O desafio que ora se impõe sobre a agricultura mundial de descarbonização da atmosfera (entenda-se de todos os gases causadores do efeito estufa, mensurados em equivalentes de CO2) pode ser tão grande quanto o de recarbonizar a biosfera terrestre (elevação de Carbono orgânico e inorgânico nos solos, por exemplo).
Na falta de números melhores, estima-se que, em escala global, um terço das emissões dos gases de efeito estufa para a atmosfera é oriunda do sistema mundial de produção de alimentos (incluam-se a produção agrícola e animal, o processamento industrial e os canais de distribuição).
Paralelamente, as terras que, atualmente, estão em uso para produzir alimentos, fibras, biocombustíveis e matérias-primas diversas (cinco bilhões de hectares/40% da superfície do planeta), têm dado sinais inequívocos de que está em curso, em muitas regiões do mundo, um processo de degradação desses solos. E, entenda-se, por degradação de solos, o aceleramento dos processos erosivos (hídricos e eólicos), acidificação, salinização, deterioração estrutural, desbalanceamento nutricional, redução da matéria orgânica e diminuição de biodiversidade; com claros indícios de perda de capacidade para que sejam sustentadas produtividades em níveis elevados.
O que se espera que seja feito? Nada? Afinal, os que alegam não existir mudança do clima e seus seguidores teriam ou não razão? Ou há alternativas? Respostas elementares: o sectarismo, de ambos os lados (negacionista e catastrofista), não ajuda na construção de caminhos para que se chegue a algum lugar que o futuro seja promissor; embora eles existam e se faça necessário que sejam trilhados.
Longe de rotular a atividade agrícola como a vilã principal da mudança do clima global, embora não seja merecedora de complacência ilimitada para justificar tudo que alguns se julgam no direito de fazer, há, sim, espaço para mudanças e inserção de inovações nos sistemas de produção agrícola e animal, visando a garantir uma alimentação saudável e de qualidade para uma população que ruma aos 10 bilhões de criaturas humanas, em meados desse século.
Algumas propostas, assinadas por grifes científicas, a exemplo de Rattan Lal (Farming System 1 – http://doi.org/10.1016/j.farsys.2023.10002), têm indicado os caminhos que devem ser perseguidos.
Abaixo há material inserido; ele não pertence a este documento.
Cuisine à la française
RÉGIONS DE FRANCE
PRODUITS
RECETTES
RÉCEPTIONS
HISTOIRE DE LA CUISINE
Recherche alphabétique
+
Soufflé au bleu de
E esses passam pela restauração da saúde dos solos ora em uso e pela via da intensificação ecológica (produzir mais com menos, respeitando-se os limites dos sistemas naturais).
Em paralelo, não se discute a necessidade de reduzir o desperdício de alimentos no mundo (um terço de todos os grãos produzidos, literalmente, não tem qualquer uso alimentar, seja humano ou animal), mudanças de hábitos alimentares e muita Educação. É assim que os Objetivos do Desenvolvimento Sustentável (ODSs) e a Agenda 2030, das Nações Unidas, deixarão de ser meras exortações morais, para se converterem em realidades; além de permitir que 2,5 bilhões de hectares, a metade das terras ora em uso, sejam revertidas para a natureza, até o ano 2100.
Mas, sair do terreno das boas intenções para a prática, exige da comunidade científica, ligada às ciências agrárias especialmente, que muitas coisas ainda sejam desenvolvidas e transferidas, em termos de inovação tecnológica para a agricultura. São imperativos: desenhar sistemas de produção ambientalmente amigáveis, favorecer os serviços ambientais, buscar maior resiliência à variabilidade extrema do clima e, além do potencial para minimizar as emissões dos gases de efeito estufa, priorizar o sequestro de Carbono (seja pela elevação da matéria orgânica no solo, de Carbono orgânico, nos restos culturais e plantas vivas, e/ou, inorgânico, na forma de carbonatos). Investimentos em pesquisa básica, nesse caso, fazem-se necessários.
Outro olhar, destituído de viés, sobre agricultura regenerativa, agroecologia, intensificação ecológica (diminuir yield gaps/lacunas de rendimento), integração de sistemas de produção e natureza, medição de fluxos de gases nos sistemas cultivados, parametrização de fatores regionais de emissão de gases de efeito estufa, validação de metodologias de pegadas hídricas e de Carbono e de análise do ciclo de vida, sempre primando pela busca de produzir mais com menos e poupar terras, deve ser estimulado.
O maior desafio, nessa busca de produzir mais com menos em agricultura, é não sucumbir ao Paradoxo de Jevons (à medida que as melhorias tecnológicas aumentam a eficiência com a qual um recurso é usado, o consumo total desse recurso pode aumentar em vez de diminuir), a exemplo do que tem acontecido com a soja no Brasil, onde se constata que o aumento de rendimento por unidade de área cultivada, em vez de limitar a expansão dessa oleaginosa nos trópicos, instiga o desmatamento na Amazônia.